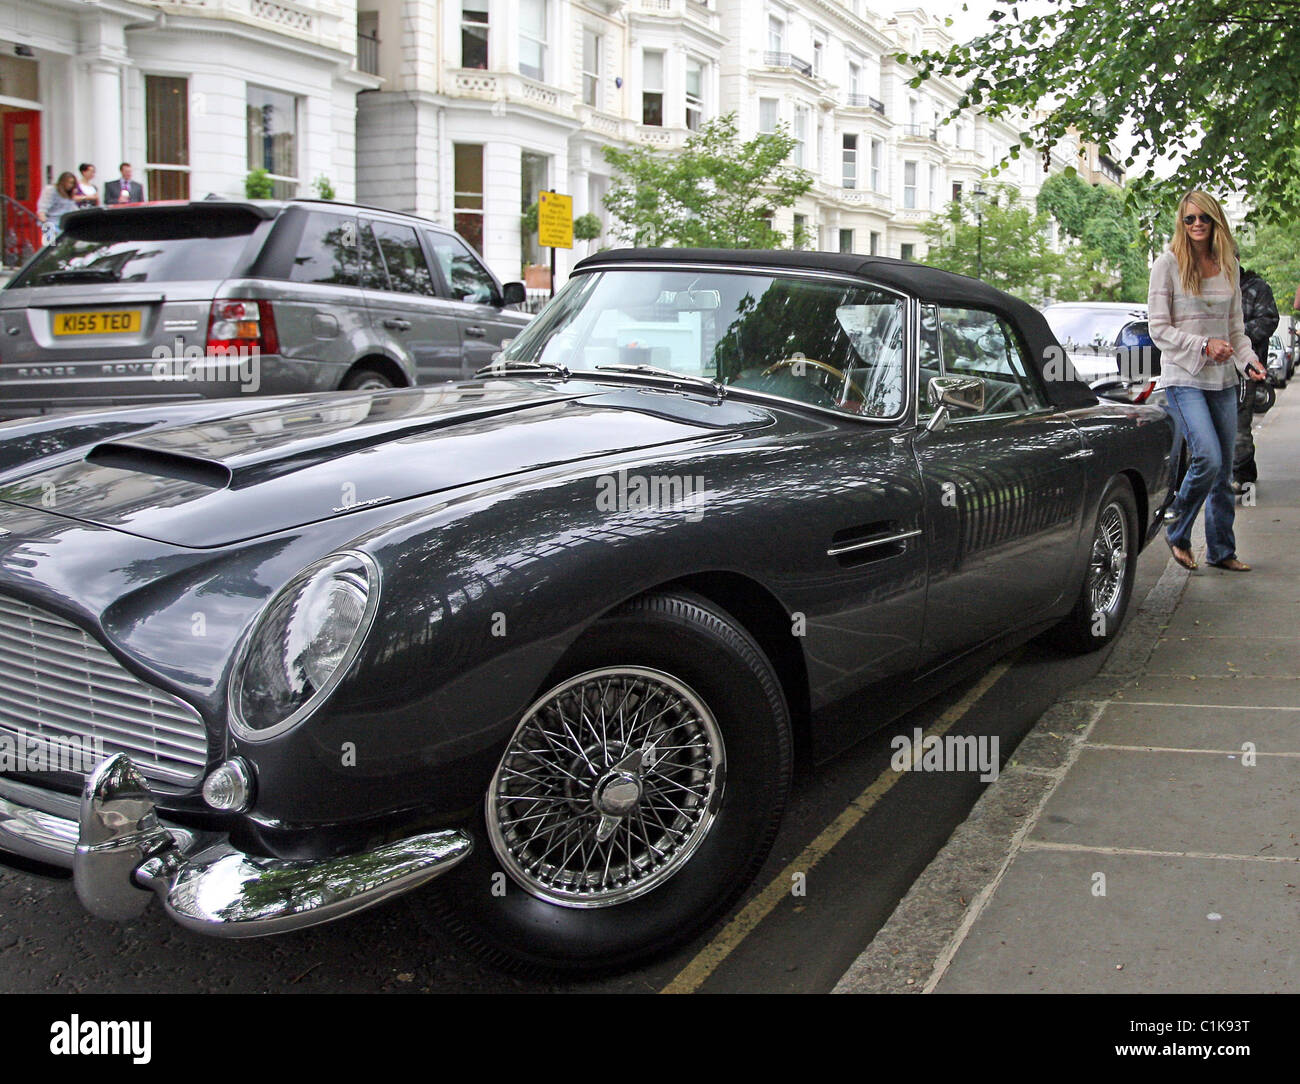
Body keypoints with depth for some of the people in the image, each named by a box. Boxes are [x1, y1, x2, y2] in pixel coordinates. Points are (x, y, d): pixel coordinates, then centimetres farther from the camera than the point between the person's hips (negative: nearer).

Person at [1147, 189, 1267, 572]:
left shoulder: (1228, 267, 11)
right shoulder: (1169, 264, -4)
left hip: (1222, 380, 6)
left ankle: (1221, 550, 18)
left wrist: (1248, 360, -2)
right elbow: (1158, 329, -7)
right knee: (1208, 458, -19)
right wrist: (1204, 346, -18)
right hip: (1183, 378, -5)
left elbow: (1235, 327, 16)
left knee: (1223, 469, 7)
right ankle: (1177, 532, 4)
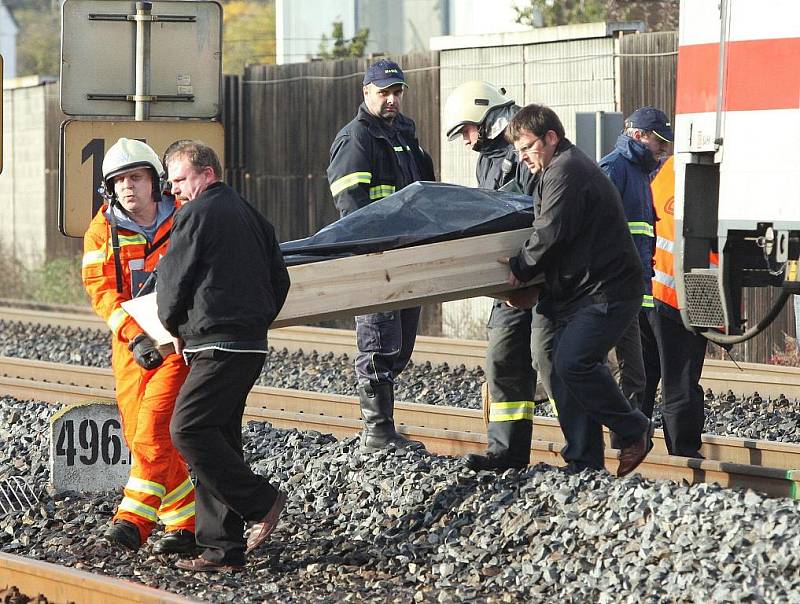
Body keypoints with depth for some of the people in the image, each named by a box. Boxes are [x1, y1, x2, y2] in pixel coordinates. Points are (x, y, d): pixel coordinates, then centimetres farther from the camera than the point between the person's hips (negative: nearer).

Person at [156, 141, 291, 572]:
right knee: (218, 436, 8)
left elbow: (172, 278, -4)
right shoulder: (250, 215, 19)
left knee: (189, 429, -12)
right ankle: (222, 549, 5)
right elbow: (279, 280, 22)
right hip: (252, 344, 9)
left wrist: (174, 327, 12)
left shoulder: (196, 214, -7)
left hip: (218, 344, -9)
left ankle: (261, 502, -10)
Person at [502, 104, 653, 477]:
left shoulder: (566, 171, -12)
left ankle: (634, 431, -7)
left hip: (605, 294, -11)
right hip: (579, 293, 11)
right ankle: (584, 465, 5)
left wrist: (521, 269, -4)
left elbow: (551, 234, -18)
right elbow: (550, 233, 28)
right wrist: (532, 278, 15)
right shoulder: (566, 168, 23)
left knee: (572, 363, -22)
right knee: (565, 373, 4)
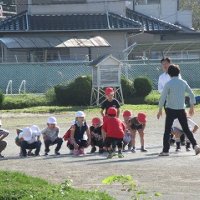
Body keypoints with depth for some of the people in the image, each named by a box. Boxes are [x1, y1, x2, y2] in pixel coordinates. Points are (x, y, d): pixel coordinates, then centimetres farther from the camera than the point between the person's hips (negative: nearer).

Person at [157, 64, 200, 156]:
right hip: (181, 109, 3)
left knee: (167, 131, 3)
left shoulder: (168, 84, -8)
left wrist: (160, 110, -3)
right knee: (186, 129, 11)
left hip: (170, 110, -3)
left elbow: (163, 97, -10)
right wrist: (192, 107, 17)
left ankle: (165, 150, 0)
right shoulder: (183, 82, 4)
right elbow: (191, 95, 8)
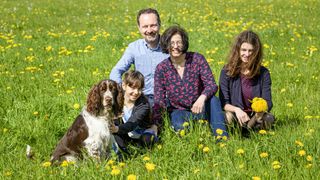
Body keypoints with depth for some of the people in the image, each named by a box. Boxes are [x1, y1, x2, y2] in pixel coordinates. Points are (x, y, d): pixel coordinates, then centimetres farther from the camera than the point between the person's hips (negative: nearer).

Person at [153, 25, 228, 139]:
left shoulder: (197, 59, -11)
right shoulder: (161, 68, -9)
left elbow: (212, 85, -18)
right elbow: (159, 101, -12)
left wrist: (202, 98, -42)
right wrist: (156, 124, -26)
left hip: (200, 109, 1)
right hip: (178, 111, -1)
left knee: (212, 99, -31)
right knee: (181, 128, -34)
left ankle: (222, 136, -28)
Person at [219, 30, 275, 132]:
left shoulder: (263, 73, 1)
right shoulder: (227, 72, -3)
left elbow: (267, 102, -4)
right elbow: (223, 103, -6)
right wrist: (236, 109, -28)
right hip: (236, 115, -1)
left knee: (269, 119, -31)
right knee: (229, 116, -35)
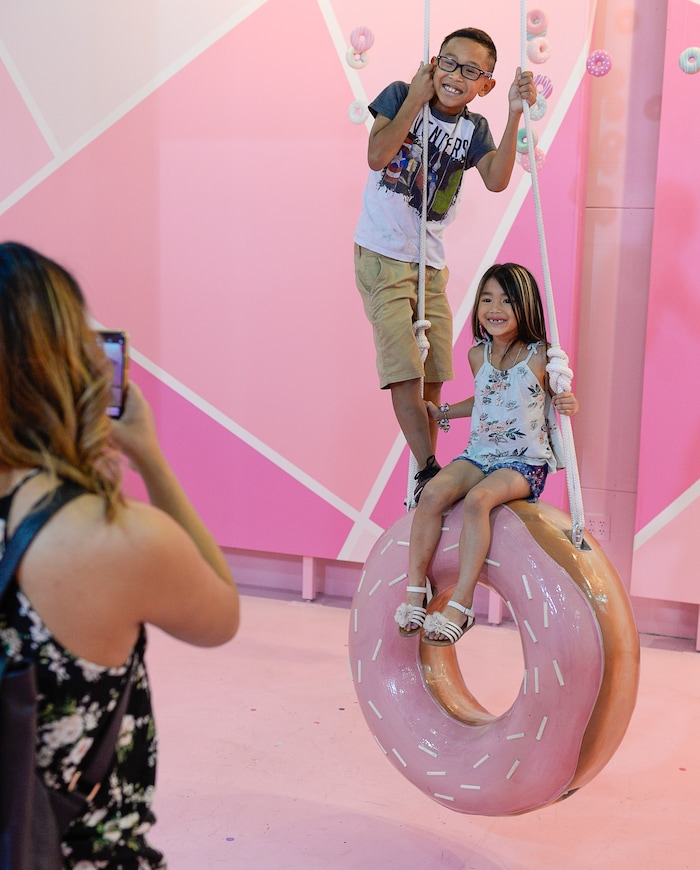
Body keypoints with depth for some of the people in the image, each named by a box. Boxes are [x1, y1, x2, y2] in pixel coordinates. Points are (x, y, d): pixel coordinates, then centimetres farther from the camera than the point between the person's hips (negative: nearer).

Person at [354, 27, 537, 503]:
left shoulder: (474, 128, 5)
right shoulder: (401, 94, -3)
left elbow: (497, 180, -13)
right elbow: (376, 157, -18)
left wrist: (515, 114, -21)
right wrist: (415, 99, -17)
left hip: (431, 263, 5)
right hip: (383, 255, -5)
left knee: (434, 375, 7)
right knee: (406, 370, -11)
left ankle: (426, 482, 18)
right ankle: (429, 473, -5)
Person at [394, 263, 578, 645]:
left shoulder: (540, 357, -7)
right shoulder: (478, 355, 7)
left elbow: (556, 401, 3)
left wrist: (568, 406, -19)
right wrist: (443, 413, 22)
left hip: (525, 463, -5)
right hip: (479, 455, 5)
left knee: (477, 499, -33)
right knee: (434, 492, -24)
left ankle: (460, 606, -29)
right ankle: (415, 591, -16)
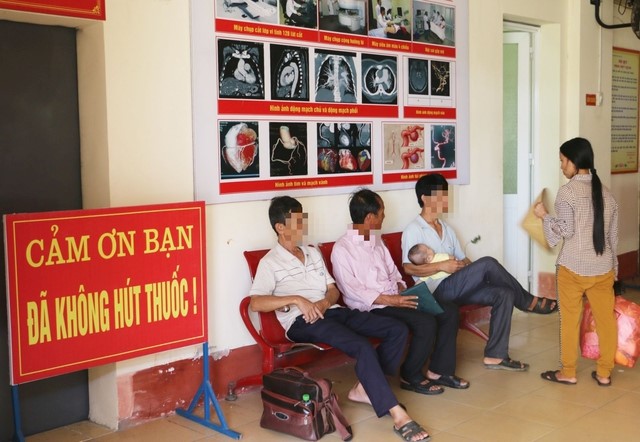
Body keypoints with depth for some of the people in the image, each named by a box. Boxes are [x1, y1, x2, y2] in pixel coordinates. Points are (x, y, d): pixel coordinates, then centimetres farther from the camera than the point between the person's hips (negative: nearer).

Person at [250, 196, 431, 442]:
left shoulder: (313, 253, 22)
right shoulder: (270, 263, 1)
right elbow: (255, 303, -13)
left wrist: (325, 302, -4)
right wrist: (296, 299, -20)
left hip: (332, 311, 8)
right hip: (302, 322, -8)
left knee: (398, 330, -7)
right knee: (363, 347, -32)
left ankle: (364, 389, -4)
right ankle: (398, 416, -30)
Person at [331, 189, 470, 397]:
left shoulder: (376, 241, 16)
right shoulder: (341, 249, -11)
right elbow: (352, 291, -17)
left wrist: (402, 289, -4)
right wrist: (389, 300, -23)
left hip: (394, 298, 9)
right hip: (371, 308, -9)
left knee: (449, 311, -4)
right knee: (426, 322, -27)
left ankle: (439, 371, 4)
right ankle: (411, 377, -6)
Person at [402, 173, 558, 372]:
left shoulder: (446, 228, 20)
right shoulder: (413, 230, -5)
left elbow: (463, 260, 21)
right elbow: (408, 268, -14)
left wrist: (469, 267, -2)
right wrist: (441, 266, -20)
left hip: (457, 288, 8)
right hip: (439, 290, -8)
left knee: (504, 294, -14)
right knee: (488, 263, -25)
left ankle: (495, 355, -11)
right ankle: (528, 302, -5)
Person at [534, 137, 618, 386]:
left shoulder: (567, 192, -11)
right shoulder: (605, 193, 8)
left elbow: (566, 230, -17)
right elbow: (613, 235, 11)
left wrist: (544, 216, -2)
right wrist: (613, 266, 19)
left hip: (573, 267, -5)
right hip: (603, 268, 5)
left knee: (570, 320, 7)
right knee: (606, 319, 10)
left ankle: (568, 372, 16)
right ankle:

···

WHAT THE TASK REQUIRES | Copy each entry exactly as written. Images should not appear in the copy.

ANSWER FOR THIS EXERCISE |
Body keypoints with depth for some of the people in the image, each named by a box. Boxes are [x1, y1, x2, y2] in pixel coordinates. Points are (x, y, d): pixel coordinates, then centimetres farther from the camera than the point between the person's hips (negative: nearer).

Person at [1147, 189, 1267, 572]:
left shoulder: (1228, 267, 11)
right shoulder: (1169, 264, -4)
left hip: (1222, 380, 6)
left ankle: (1221, 550, 18)
left wrist: (1248, 360, -2)
right elbow: (1158, 329, -7)
right knee: (1208, 458, -19)
right wrist: (1204, 346, -18)
right hip: (1183, 378, -5)
left elbow: (1235, 327, 16)
left knee: (1223, 469, 7)
right ankle: (1177, 532, 4)
Body keypoints with depth for some of the people in the image, each named by a box. Boxes are [x1, y1, x2, y2] in pixel coordinates. Points are (x, y, d): pixel coordinates, then centimetres farther from the camera than the point between the person's hips (negative: nearer).

Person at [156, 141, 291, 572]:
right knee: (218, 436, 8)
left elbow: (172, 278, -4)
right shoulder: (250, 215, 19)
left knee: (189, 429, -12)
right ankle: (222, 549, 5)
right elbow: (279, 280, 22)
right hip: (252, 344, 9)
left wrist: (174, 327, 12)
left shoulder: (196, 214, -7)
left hip: (218, 344, -9)
left ankle: (261, 502, -10)
Person at [502, 104, 653, 477]:
left shoulder: (566, 171, -12)
left ankle: (634, 431, -7)
left hip: (605, 294, -11)
right hip: (579, 293, 11)
right ankle: (584, 465, 5)
left wrist: (521, 269, -4)
left elbow: (551, 234, -18)
right elbow: (550, 233, 28)
right wrist: (532, 278, 15)
right shoulder: (566, 168, 23)
left knee: (572, 363, -22)
right knee: (565, 373, 4)
Body keypoints with depth for some of the people in the image, each named by a box. Boxes are [x1, y1, x2, y2] in pixel coordinates. Points are (x, y, d): pixel coordinates, then centimetres farther from the camera than the point between the person's hips (negative: nearer).

Person at [157, 64, 200, 156]:
right hip: (181, 109, 3)
left knee: (167, 131, 3)
left shoulder: (168, 84, -8)
left wrist: (160, 110, -3)
right knee: (186, 129, 11)
left hip: (170, 110, -3)
left elbow: (163, 97, -10)
right wrist: (192, 107, 17)
left ankle: (165, 150, 0)
right shoulder: (183, 82, 4)
right elbow: (191, 95, 8)
Body keypoints with depth for some of the people in the image, each named by a box. Boxes are [x1, y1, x2, y2] in pixel coordinates. Points are (x, y, d): pixel coordinates, then centimetres farther from the camera than the point between the person's hips (negative: nearer).

Person at [153, 25, 228, 139]:
left shoulder: (197, 59, -11)
right shoulder: (161, 68, -9)
left elbow: (212, 85, -18)
right elbow: (159, 101, -12)
left wrist: (202, 98, -42)
right wrist: (156, 124, -26)
left hip: (200, 109, 1)
right hip: (178, 111, -1)
left knee: (212, 99, -31)
right knee: (181, 128, -34)
left ankle: (222, 136, -28)
Person at [219, 30, 275, 132]:
left shoulder: (263, 73, 1)
right shoulder: (227, 72, -3)
left elbow: (267, 102, -4)
right elbow: (223, 103, -6)
right wrist: (236, 109, -28)
right hip: (236, 115, -1)
left knee: (269, 119, -31)
right knee: (229, 116, -35)
Body keypoints with depth for some of the people in the image, each named by a box. Boxes are [x1, y1, x2, y2] in pixel coordinates. Points are (x, y, d): pixel coordinates, then centimetres farther from the camera than the point between the person's hips (negative: nearer).

Person at [354, 27, 537, 503]:
left shoulder: (474, 128, 5)
right shoulder: (401, 94, -3)
left elbow: (497, 180, -13)
right elbow: (376, 157, -18)
left wrist: (515, 114, -21)
right wrist: (415, 99, -17)
left hip: (431, 263, 5)
right hip: (383, 255, -5)
left knee: (434, 375, 7)
right knee: (406, 370, -11)
left ankle: (426, 482, 18)
right ankle: (429, 473, -5)
Person at [394, 263, 578, 645]:
left shoulder: (540, 357, -7)
right shoulder: (478, 355, 7)
left elbow: (556, 401, 3)
left wrist: (568, 406, -19)
right wrist: (443, 413, 22)
left hip: (525, 463, -5)
right hip: (479, 455, 5)
left knee: (477, 499, -33)
right knee: (434, 492, -24)
left ankle: (460, 606, -29)
right ankle: (415, 591, -16)
Body keypoints with depth for some of the people in the image, each named by a box. Boxes are [x1, y1, x2, y2] in pixel coordinates. Points are (x, y, d): pixel coordinates, then centimetres farther from the camera than the point between the person's hips (negative: nearer).

Person at [250, 196, 431, 442]:
left shoulder: (313, 253, 22)
right shoulder: (270, 263, 1)
right elbow: (255, 303, -13)
left wrist: (325, 302, -4)
right wrist: (296, 299, -20)
left hip: (332, 311, 8)
right hip: (302, 322, -8)
left knee: (398, 330, -7)
right knee: (363, 347, -32)
left ankle: (364, 389, -4)
right ankle: (398, 416, -30)
Person at [331, 189, 470, 397]:
left shoulder: (376, 241, 16)
right shoulder: (341, 249, -11)
right elbow: (352, 291, -17)
left wrist: (402, 289, -4)
right wrist: (389, 300, -23)
left hip: (394, 298, 9)
right hip: (371, 308, -9)
left knee: (449, 311, -4)
right knee: (426, 322, -27)
left ankle: (439, 371, 4)
right ankle: (411, 377, -6)
Person at [402, 173, 558, 372]:
left shoulder: (446, 228, 20)
right shoulder: (413, 230, -5)
left elbow: (463, 260, 21)
right elbow: (408, 268, -14)
left wrist: (469, 267, -2)
right wrist: (441, 266, -20)
left hip: (457, 288, 8)
right hip: (439, 290, -8)
left knee: (504, 294, -14)
right knee: (488, 263, -25)
left ankle: (495, 355, -11)
right ankle: (528, 302, -5)
Person at [534, 137, 618, 386]:
left shoulder: (567, 192, -11)
right shoulder: (605, 193, 8)
left elbow: (566, 230, -17)
right elbow: (613, 235, 11)
left wrist: (544, 216, -2)
right wrist: (613, 266, 19)
left hip: (573, 267, -5)
right hip: (603, 268, 5)
left knee: (570, 320, 7)
right knee: (606, 319, 10)
left ankle: (568, 372, 16)
right ankle:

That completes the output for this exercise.